## WHAT THIS TASK INVOLVES
From the first line to the last, restate the material word for word; pictures stay out.

## THE DATA
• • • • • • •

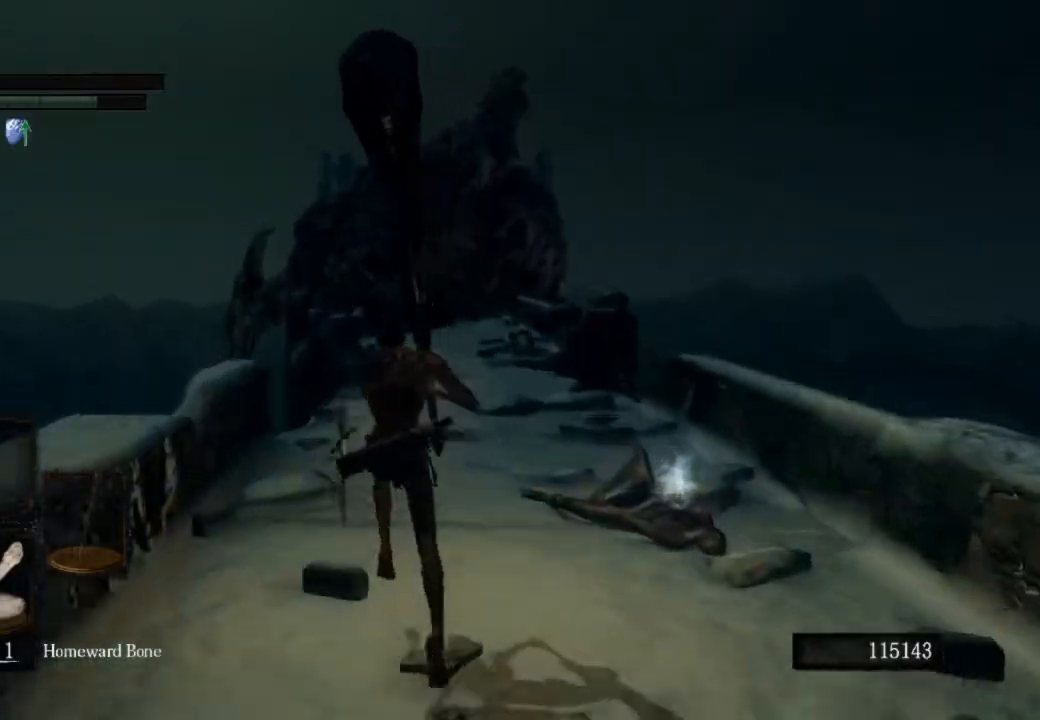
{"buttons": ["CIRCLE"], "left_stick": "up", "right_stick": "center", "events": []}
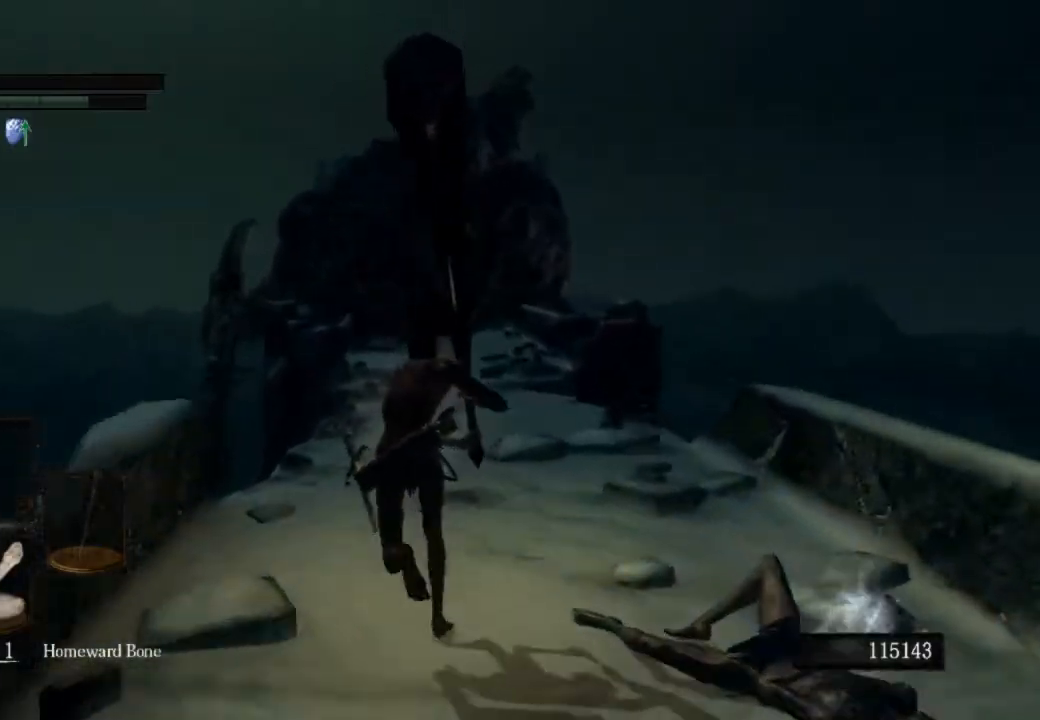
{"buttons": ["CIRCLE"], "left_stick": "up", "right_stick": "center", "events": []}
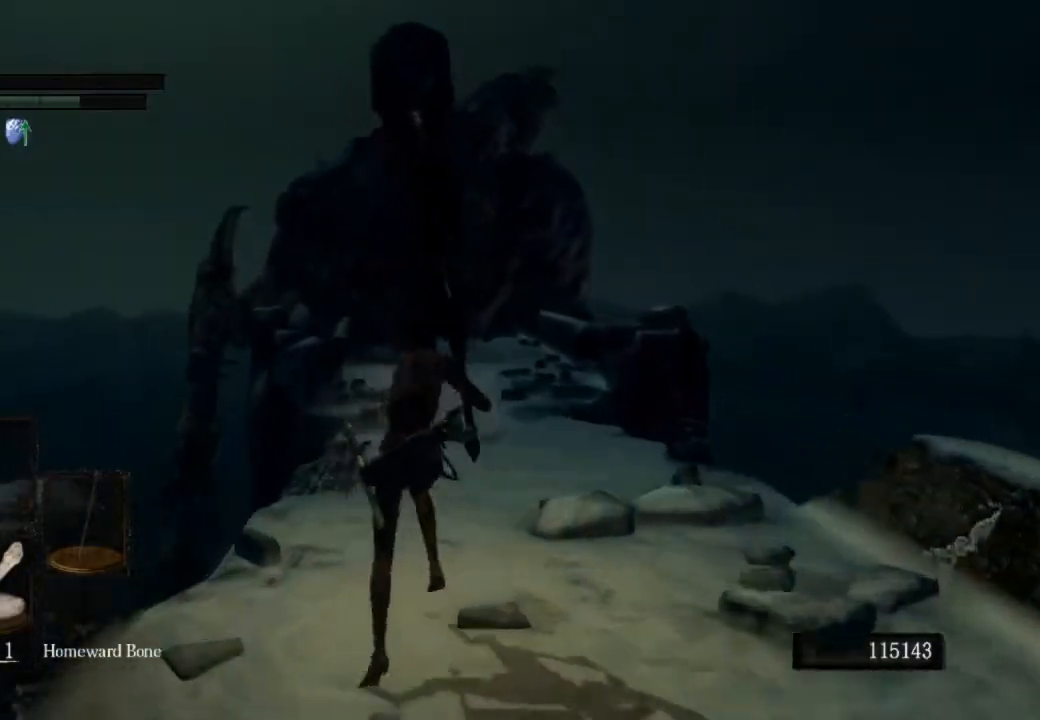
{"buttons": [], "left_stick": "center", "right_stick": "center", "events": [[233, "CIRCLE", "up"], [333, "CIRCLE", "down"], [433, "CIRCLE", "up"], [467, "left_stick", "center"]]}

• • • • • • •

## WRITTEN ANSWER
{"buttons": ["CIRCLE"], "left_stick": "up", "right_stick": "center", "events": []}
{"buttons": ["CIRCLE"], "left_stick": "up", "right_stick": "center", "events": []}
{"buttons": [], "left_stick": "center", "right_stick": "center", "events": [[233, "CIRCLE", "up"], [333, "CIRCLE", "down"], [433, "CIRCLE", "up"], [467, "left_stick", "center"]]}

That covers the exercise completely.